WASHINGTON — When Israeli Prime Minister Benjamin Netanyahu was coming to Washington seven weeks before Election Day, top aides to former Vice President Joe Biden had to decide whether they should make an exception to one of their cardinal rules.
The Biden campaign had implemented a strict policy prohibiting campaign staff from communicating with foreign officials and diplomats, eager to avoid a repeat of the fallout from the 2016 election that has haunted President Donald Trump ever since.
But with Netanyahu — a prominent allied leader — coming to sign a landmark peace agreement brokered by their Republican rival at the White House, the Biden campaign internally debated whether it would take his call or meeting if one was requested by Israeli officials.
No such request ever came, leaving Biden and his aides off the hook. But their uncertainty over how to handle it underscored just how sensitive the Biden team has grown to the prospect of foreign contact over the course of the presidential race.
Now with the Democratic nominee leading in national and battleground state polls heading into the Nov. 3 election, foreign diplomats are looking for channels into Biden's foreign policy team, anxious to prepare for a potential transition.
In past election cycles, it was common for foreign policy advisers of a presidential candidate to have lines of communication with allied governments that allowed them to build relationships early and share their policy plans.
The Biden rule has made that more difficult, according to multiple diplomats from European, Latin American and Middle Eastern nations who spoke on the condition of anonymity due to the delicacy of the matter.
"Normally we would just reach out for insight, what we should be watching — lately the tone has been hesitance," one European diplomat told McClatchy. "But D.C. is a big city with a lot of contacts.
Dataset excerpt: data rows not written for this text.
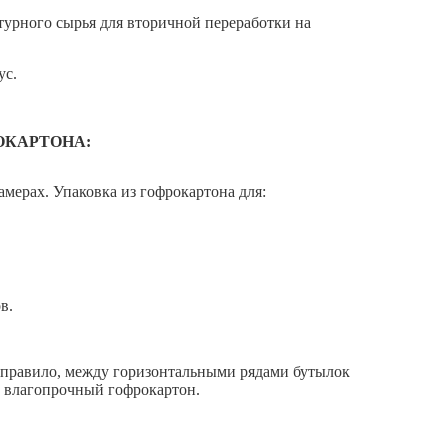
атурного сырья для вторичной переработки на
ус.
ОКАРТОНА:
ерах. Упаковка из гофрокартона для:
в.
к правило, между горизонтальными рядами бутылок
ь влагопрочный гофрокартон.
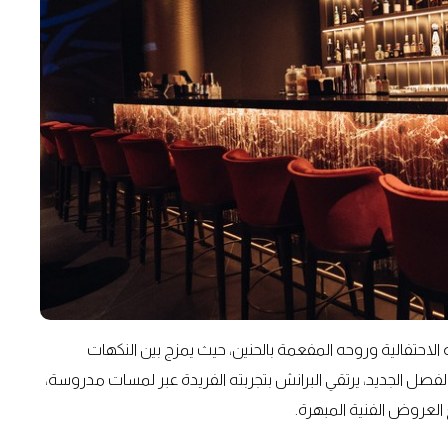
لاحتفالية وروحه المفعمة بالحنين، حيث يمزج بين النكهات
الفصل الجديد، يرتقي البرانش بتجربته الفريدة عبر لمسات مدروسة،
 العروض الفنية المبهرة.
Everyone kind of knows each other. So it's a dynamic we work within."
A second senior European official said it was part of their normal course of preparation to reach out to both campaigns, building contacts to better understand the direction the candidates might take U.S. policy.
Antony Blinken, former deputy secretary of state and a senior foreign policy adviser to Biden, told McClatchy the strict policy was implemented "because of this poisonous environment created by the president, and so that there is no confusion as to whether or not we are inviting any assistance from foreign governments."
Dozens of contacts between Trump campaign associates and foreign officials throughout the 2016 race drew scrutiny from law enforcement and anti-corruption watchdogs, including communication between Trump campaign aides and Russian officials that led to a two-year special counsel investigation.
"Our campaign has refrained from engaging in substantive conversations with foreign government officials, and would only do so under conditions that ensure transparency," Blinken said.
But in the absence of even informal discussions directly with Biden's close advisers, foreign diplomats are resorting to secondary channels.
One diplomat mentioned Democratic Sen. Chris Coons of Delaware, a member of the Senate Foreign Relations Committee and a close ally of Biden, who also had been a Delaware senator and committee chairman, as a liaison between foreign officials and the Biden orbit.
The senator's interactions with foreign officials were not related to Biden's campaign, an aide said.
"Senator Coons meets with foreign ambassadors in Washington, D.C., regularly as part of his duties as a member of the Foreign Relations Committee," said Madeline Broas, Coons' press secretary.
While top Democrats like Coons have been accessible to explain the thinking of Biden's foreign policy team, foreign officials say they would still prefer the opportunity to have direct informal contact with the team itself.
"We asked who to call on Nov. 4 if he wins, and even that they preferred not discuss," said one Mideast diplomat.
A British diplomat confirmed that the Biden campaign had not communicated with them and, from their understanding, had not been in contact with any of their European counterparts.
"At the working level, the Biden campaign does not work with the Embassy, and we do have political teams that they don't communicate with," said the British diplomat. "We're waiting to see how the election results play out before any formal contact is made."
Even as foreign officials express some frustration with their difficulty planning for a potential Biden presidency, they all note that Biden is a known leader overseas — both from his time as vice president and his tenure as head of the Senate Foreign Relations Committee.
And many of his most senior foreign policy advisers throughout the campaign are veteran diplomats, including Blinken; Nicholas Burns, former U.S. ambassador to NATO; Michele Flournoy, former under secretary of defense for policy; and Tom Donilon, former national security adviser during the Obama administration, among others.
"I think that foreign officials in every capital in the world have a really good sense of what they'll be getting in a Biden administration," said Democratic Rep. Ted Deutch of Florida. "It's no secret who's been involved in the campaign, and I'm quite certain that the relationships that exist, the deep relationships that exist with Joe Biden, absolutely carry down to really meaningful relationships that Joe Biden's experienced foreign policy team has worked to build as well."
"Importantly, that applies to both allies and adversaries," Deutch added, "and with a Biden administration, there will be no confusing which is which."